Topic > External and internal conflict in The Minister's Black Veil...

External and internal conflict in “The Minister's Black Veil” Nathaniel Hawthorne's short story “The Minister's Black Veil” manifests a duality of conflict: both a external conflict and internal conflict. The purpose of this essay is to explore both types of conflict as they manifest themselves in the story. In this reader's opinion, the central conflicts - the relationship between the protagonist and the antagonist (Abrams 225) - in the story are internal, a spiritual-moral conflict within the minister, the Reverend Mr. Hooper, and an external one with the world at large represented by the congregation. Wilson Sullivan in "Nathaniel Hawthorne" tells where the author got the idea of ​​the conflict between good and evil: He looked back, deeply, to America's Puritan past, to the era of New England theocracy, when the conflict between good and evil, freedom and tyranny, love and hate were more explicit, more rigidly defined, free from the ambiguities of an increasingly pluralistic society, governed by a shared morality (70). At the beginning of the story, "The Minister's Black Veil," the sexton is ringing the church bell and at the same time watching Mr. Hooper's door, when he suddenly says, "But what has good Parson Hooper got on his face?" . The surprise shown by the sacristan is repeated in the amazement of the bystanders: "With one in agreement they began, expressing even more wonder. . . " The reason is this: “Wrapped over his forehead and hanging over his face, so low that it is shaken by his breath” is a thirty-year-old unmarried parish priest receives a series of reactions from his congregation: “I really can't to think that behind that piece... in the middle of the paper there is the face of the good Mr.
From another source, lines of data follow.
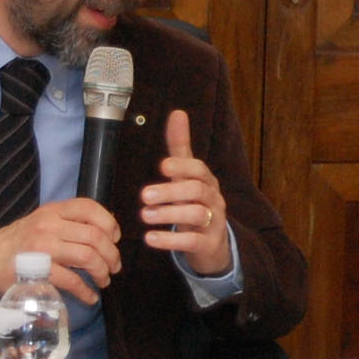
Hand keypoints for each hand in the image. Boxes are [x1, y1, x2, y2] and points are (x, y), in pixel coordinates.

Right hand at [0, 198, 120, 301]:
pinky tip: (90, 296)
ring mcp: (42, 248)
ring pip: (88, 257)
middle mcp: (48, 225)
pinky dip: (86, 291)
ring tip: (104, 280)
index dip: (109, 222)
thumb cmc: (16, 244)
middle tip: (114, 267)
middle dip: (111, 254)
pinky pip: (72, 281)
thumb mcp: (40, 222)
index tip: (115, 238)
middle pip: (95, 236)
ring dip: (102, 272)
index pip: (89, 207)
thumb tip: (103, 231)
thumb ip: (67, 222)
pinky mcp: (38, 271)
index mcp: (51, 211)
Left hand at [140, 110, 231, 275]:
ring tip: (144, 216)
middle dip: (171, 192)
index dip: (182, 167)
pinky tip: (151, 238)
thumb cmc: (196, 203)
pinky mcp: (208, 244)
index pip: (199, 169)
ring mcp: (214, 222)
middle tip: (144, 196)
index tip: (162, 167)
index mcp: (207, 181)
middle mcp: (214, 199)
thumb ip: (180, 147)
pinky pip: (193, 241)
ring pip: (197, 214)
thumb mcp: (188, 176)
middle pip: (197, 190)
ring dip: (169, 215)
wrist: (213, 245)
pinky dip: (171, 240)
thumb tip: (177, 112)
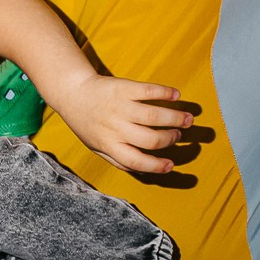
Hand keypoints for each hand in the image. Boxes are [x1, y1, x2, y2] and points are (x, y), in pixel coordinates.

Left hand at [46, 71, 192, 173]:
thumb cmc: (87, 124)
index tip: (171, 165)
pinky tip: (176, 95)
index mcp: (109, 144)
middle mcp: (115, 127)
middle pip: (150, 139)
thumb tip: (145, 171)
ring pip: (154, 116)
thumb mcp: (96, 146)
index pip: (135, 161)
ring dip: (175, 118)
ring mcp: (120, 107)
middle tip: (178, 135)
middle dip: (170, 139)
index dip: (156, 166)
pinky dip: (166, 92)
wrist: (72, 93)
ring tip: (187, 119)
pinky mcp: (124, 88)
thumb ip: (118, 159)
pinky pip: (149, 90)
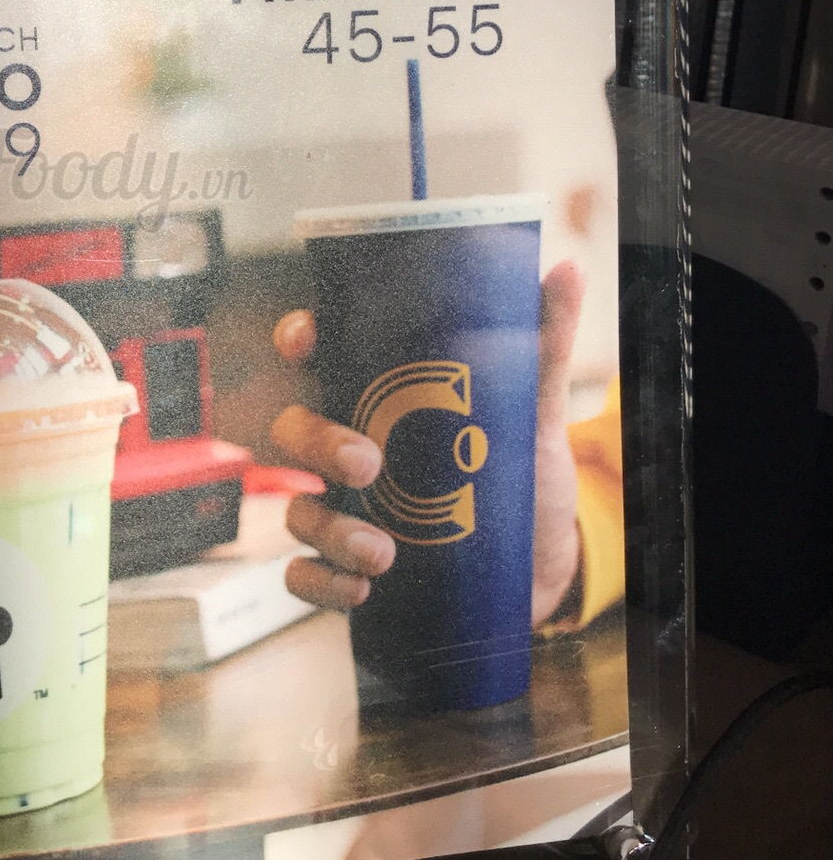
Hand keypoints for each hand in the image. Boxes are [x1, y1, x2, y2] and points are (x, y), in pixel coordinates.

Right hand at [271, 260, 586, 628]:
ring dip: (330, 531)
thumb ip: (543, 345)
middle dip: (316, 442)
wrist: (543, 568)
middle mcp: (351, 448)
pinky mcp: (349, 567)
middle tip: (369, 464)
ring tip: (384, 554)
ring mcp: (345, 510)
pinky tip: (360, 590)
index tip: (307, 338)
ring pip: (299, 509)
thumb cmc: (525, 477)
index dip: (298, 337)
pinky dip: (320, 584)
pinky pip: (302, 576)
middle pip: (293, 429)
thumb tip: (565, 269)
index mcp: (381, 400)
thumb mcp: (537, 412)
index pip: (319, 355)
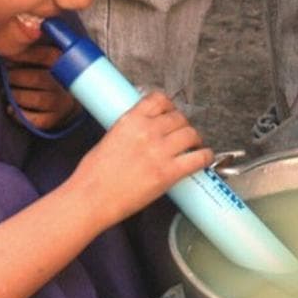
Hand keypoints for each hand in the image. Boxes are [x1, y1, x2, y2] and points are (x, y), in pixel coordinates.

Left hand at [2, 45, 80, 129]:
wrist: (67, 104)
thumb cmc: (50, 77)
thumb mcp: (48, 60)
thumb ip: (35, 50)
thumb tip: (13, 44)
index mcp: (65, 65)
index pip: (45, 55)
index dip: (22, 55)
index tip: (8, 58)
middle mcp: (64, 84)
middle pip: (36, 77)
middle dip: (15, 76)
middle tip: (7, 76)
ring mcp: (59, 103)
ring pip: (31, 98)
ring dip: (14, 94)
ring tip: (9, 91)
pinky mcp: (52, 120)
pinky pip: (30, 118)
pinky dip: (17, 113)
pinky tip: (11, 108)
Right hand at [70, 91, 211, 225]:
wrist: (91, 198)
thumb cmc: (92, 174)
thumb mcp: (108, 139)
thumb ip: (128, 131)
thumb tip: (140, 132)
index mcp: (130, 120)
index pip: (159, 99)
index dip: (169, 106)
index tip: (170, 112)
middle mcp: (148, 131)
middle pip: (178, 118)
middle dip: (182, 125)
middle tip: (182, 134)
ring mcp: (160, 151)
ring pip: (191, 134)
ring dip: (195, 139)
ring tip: (194, 146)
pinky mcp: (169, 173)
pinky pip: (198, 158)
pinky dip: (205, 156)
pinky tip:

Hooper..." lives and lives righteously. This request involves a continuous, personal and individual conflict with evil as long as life continues. WORKS CITED Brams, M. H. A Glossary of Literary Terms, 7th ed. New York: Harcourt Brace College Publishers, 1999. Erskine, John. “The Minister's Black Veil.” Electronic Text Center, University of Virginia Library http://etext.lib.virginia.edu/etcbin/toccer-new2?id=HawMini.sgm&images=images/modeng&data=/texts. /english/modeng/parsed&tag=public&part=1&division=div1Kazin, Alfred Introduction. Selected short stories by Nathaniel Hawthorne. New York: Fawcett Premier, 1966. Sullivan, Wilson. "Nathaniel Hawthorne." In New England Men of Letters. New York: Macmillan Co., 1972.